Photo envoyée par Christophe Chenaux

Suite à l’appel lancé par le journal en ligne L’Elysée hors champ, le graphiste Werner Jeker, qui a signé plus de 120 affiches pour l’institution lausannoise, commente quelques-unes des photos que vous nous avez envoyées.

Comme un air de jazz

Photo envoyée par Mélisande Grivet

«Cette photo d’Elliott Erwitt est tellement parfaite… J’ai choisi de jouer avec sa composition en ajoutant en haut à droite un rectangle noir rappelant le bloc central. Erwitt a un œil très graphique, il fallait que j’aille dans la même direction avec la typographie. C’est comme dans le jazz: un musicien donne la mélodie et les autres la poursuivent. Lorsque je crée une affiche, je suis comme un instrument qui vient s’ajouter aux autres. Je commence toujours par composer le texte que je dois inscrire, et après je le place sur les images. Si le texte devient alors comme une image, ça veut dire que j’ai réussi. Les lettres étant composées de traits, j’aime bien trouver des mots qui provoquent graphiquement quelque chose.»

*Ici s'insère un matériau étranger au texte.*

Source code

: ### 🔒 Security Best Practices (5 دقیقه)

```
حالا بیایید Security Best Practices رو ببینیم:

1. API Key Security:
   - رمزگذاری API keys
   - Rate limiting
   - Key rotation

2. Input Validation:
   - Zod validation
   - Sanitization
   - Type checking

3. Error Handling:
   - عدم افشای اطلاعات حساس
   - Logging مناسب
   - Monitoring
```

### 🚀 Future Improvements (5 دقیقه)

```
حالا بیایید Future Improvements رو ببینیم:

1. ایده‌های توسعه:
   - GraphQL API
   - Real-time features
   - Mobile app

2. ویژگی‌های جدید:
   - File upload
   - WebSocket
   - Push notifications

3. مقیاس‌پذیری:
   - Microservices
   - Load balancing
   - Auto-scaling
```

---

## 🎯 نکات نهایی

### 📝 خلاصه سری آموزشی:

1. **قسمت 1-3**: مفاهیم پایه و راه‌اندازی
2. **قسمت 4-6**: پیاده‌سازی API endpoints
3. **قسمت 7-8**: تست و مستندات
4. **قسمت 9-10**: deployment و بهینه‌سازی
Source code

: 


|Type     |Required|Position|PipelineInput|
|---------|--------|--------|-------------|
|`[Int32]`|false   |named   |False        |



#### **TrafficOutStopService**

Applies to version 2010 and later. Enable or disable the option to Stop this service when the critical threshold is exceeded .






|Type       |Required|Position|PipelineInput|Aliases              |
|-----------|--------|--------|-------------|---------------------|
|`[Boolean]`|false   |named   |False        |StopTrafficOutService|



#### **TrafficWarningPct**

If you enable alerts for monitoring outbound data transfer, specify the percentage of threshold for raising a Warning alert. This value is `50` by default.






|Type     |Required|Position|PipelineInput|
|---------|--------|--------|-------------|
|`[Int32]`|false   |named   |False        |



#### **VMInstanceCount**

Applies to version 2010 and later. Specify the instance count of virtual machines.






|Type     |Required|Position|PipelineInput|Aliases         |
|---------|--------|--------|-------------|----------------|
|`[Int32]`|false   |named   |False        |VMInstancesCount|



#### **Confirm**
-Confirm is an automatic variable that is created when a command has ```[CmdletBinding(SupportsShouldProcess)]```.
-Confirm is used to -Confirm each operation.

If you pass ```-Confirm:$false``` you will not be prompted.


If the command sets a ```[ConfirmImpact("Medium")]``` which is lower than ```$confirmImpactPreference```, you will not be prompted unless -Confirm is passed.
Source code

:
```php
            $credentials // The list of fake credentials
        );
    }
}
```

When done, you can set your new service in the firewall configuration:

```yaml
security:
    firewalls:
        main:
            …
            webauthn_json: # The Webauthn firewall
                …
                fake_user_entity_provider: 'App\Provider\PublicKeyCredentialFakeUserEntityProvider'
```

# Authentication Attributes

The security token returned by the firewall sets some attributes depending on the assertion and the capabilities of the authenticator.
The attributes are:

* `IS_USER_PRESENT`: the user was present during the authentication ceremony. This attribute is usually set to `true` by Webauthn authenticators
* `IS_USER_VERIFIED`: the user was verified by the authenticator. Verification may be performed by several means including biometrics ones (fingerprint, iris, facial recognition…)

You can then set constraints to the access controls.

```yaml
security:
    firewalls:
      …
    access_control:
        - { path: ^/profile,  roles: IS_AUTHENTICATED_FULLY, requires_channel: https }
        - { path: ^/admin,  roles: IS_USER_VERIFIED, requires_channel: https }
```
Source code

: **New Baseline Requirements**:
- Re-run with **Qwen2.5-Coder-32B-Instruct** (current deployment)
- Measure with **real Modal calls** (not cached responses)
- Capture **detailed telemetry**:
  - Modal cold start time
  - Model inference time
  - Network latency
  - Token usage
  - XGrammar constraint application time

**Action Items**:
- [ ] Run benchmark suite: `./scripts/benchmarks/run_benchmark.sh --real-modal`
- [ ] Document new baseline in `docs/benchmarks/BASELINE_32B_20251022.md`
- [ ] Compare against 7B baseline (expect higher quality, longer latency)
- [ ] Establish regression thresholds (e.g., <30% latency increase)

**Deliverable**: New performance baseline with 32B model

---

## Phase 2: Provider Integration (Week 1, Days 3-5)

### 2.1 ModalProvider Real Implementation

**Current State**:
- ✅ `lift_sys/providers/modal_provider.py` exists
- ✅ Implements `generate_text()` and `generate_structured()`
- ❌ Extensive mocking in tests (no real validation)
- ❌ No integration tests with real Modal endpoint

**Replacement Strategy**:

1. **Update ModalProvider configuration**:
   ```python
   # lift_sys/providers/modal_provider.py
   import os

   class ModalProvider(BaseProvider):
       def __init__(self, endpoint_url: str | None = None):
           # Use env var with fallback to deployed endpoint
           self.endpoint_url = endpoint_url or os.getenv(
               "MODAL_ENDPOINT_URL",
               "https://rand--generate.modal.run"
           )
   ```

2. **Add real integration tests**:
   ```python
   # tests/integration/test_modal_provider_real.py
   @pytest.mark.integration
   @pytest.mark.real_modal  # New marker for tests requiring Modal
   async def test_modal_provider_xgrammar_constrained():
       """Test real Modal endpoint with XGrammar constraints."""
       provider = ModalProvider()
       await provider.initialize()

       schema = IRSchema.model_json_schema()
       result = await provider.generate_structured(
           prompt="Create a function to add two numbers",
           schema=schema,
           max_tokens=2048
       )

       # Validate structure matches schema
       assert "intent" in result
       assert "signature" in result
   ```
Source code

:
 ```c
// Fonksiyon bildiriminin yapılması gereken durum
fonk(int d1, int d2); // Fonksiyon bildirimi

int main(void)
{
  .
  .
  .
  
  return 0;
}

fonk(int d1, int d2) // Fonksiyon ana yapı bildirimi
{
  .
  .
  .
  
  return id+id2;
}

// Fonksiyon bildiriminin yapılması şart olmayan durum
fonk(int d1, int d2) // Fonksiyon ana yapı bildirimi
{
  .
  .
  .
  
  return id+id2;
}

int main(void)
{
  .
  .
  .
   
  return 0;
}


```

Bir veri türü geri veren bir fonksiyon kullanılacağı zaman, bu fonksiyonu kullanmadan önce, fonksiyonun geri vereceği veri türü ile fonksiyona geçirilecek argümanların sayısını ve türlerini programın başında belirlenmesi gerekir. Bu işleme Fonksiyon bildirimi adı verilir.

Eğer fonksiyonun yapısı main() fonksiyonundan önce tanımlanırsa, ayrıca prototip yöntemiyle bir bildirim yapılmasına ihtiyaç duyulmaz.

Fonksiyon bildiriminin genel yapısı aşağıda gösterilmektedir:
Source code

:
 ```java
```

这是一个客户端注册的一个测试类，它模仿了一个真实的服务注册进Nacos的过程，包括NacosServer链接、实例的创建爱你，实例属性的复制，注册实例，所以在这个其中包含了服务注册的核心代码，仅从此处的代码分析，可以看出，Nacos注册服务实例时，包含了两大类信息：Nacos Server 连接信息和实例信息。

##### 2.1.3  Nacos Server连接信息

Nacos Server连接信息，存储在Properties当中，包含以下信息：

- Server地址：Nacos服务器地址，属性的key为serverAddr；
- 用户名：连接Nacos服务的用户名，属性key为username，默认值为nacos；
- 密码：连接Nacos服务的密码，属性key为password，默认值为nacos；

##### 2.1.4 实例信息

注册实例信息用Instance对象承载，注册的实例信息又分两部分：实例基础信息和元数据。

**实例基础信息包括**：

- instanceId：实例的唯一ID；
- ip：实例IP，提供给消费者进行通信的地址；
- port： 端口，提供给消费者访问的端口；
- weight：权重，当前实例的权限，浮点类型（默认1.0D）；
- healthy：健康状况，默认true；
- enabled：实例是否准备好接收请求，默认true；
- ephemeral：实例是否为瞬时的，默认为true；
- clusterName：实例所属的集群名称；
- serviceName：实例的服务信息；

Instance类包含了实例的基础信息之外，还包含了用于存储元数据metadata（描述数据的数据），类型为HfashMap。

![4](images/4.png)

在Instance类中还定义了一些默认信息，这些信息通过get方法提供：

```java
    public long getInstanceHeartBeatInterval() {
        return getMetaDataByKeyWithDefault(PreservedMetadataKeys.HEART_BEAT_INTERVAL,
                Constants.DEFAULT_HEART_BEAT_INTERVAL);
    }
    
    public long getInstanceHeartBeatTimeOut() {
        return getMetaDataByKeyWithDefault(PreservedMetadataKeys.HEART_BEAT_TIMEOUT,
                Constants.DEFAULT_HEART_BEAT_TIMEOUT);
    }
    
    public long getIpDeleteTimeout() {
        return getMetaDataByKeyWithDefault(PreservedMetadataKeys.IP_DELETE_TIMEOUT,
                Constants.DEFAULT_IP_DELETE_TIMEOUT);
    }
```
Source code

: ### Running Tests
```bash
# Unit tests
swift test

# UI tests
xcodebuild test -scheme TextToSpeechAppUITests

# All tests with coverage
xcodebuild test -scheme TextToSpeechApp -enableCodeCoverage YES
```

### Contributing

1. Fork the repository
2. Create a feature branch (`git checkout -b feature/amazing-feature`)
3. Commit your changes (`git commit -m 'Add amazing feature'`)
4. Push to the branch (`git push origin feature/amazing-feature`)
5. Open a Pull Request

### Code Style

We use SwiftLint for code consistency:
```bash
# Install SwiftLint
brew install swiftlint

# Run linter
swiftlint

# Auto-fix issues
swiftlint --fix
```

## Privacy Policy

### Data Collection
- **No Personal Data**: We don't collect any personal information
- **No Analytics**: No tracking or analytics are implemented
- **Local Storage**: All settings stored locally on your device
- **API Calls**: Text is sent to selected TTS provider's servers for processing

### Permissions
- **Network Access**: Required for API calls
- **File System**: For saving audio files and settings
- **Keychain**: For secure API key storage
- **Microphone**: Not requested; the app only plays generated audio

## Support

Une certaine idée du Paradis

Photo envoyée par Rayane Zahreddine

«Même si cette image est belle, et que Genesis reste l’exposition la plus vue de l’histoire du Musée de l’Elysée, je dois avouer que je préfère les premières affiches que j’ai faites pour Sebastião Salgado. Sur cette photographie, il donne une certaine représentation du Paradis. Quand il était plus jeune, il montrait des travailleurs. Je préfère ça…»

Maharaja de Jaipur

Photo envoyée par Jacqueline Dousson

«J’ai moi aussi cette affiche dans mon corridor, car j’aime bien son histoire. Charles-Henri Favrod était revenu de Jaipur avec une caisse remplie d’une trentaine de plaques de verre à partir desquelles on a fait des tirages. Sur cette photo, on voit ce type qui semble être en train de méditer. Mais en réalité, si on regarde bien, on se rend compte qu’il s’agit en fait d’un autoportrait; on le voit dans l’action, en train de prendre la photo. Et ce type, c’est le maharaja de Jaipur. La photo a été prise à Londres… en 1848! J’ai encore une douzaine de photos qu’il a prise de sa cour et de ses cavaliers. Quand des gens viennent chez moi, je montre souvent ces images en racontant une histoire qui tient debout, mais que j’ai inventée. Un jour, j’ai reçu le neveu d’Oskar Schlemmer, du Bauhaus, et il a tout de suite remarqué que mon histoire était fausse. Il m’a expliqué que chaque costume provient en fait d’une région différente de l’Inde, et que ces photos devaient probablement avoir été prises lors d’une fête.»

Un regard complémentaire

Photo envoyée par Claude Roubaty

«Cette image est tirée d’une vidéo de Jean Otth (1940-2013), qui est une des personnes les plus importantes de ma vie. J’avais totalement oublié cette affiche réalisée pour l’exposition collective Le corps évanoui en 2000. Au début des années 1970, j’étais un peu un jeune con, je faisais partie du groupe Impact, je traînais avec des artistes et disais détester le graphisme, que je considérais comme de le publicité. Lors d’une rencontre avec Jacques Monnier-Raball, le directeur de l’Ecole cantonale des beaux-arts de Lausanne, je lui ai dit qu’il dirigeait une école de m… J’avais les cheveux longs, j’étais arrogant, et il m’a dit: «Et bien alors, viens enseigner!» Deux ans après, j’étais responsable de département et j’ai alors cherché des gens que j’aimais bien pour m’entourer, dont Jean Otth. Au fil du temps on est devenu très proches, il est même le parrain de mon fils. Vu qu’il n’était pas graphiste, qu’il avait une autre approche, son regard m’était nécessaire. Lorsque j’ai gagné le concours pour réaliser un pavillon sur la douleur dans le cadre d’Expo.02, je l’ai aussi embarqué avec moi. On a travaillé en bonne intelligence avec également Eric Bart, l’ancien bras droit de René Gonzales au Théâtre de Vidy.»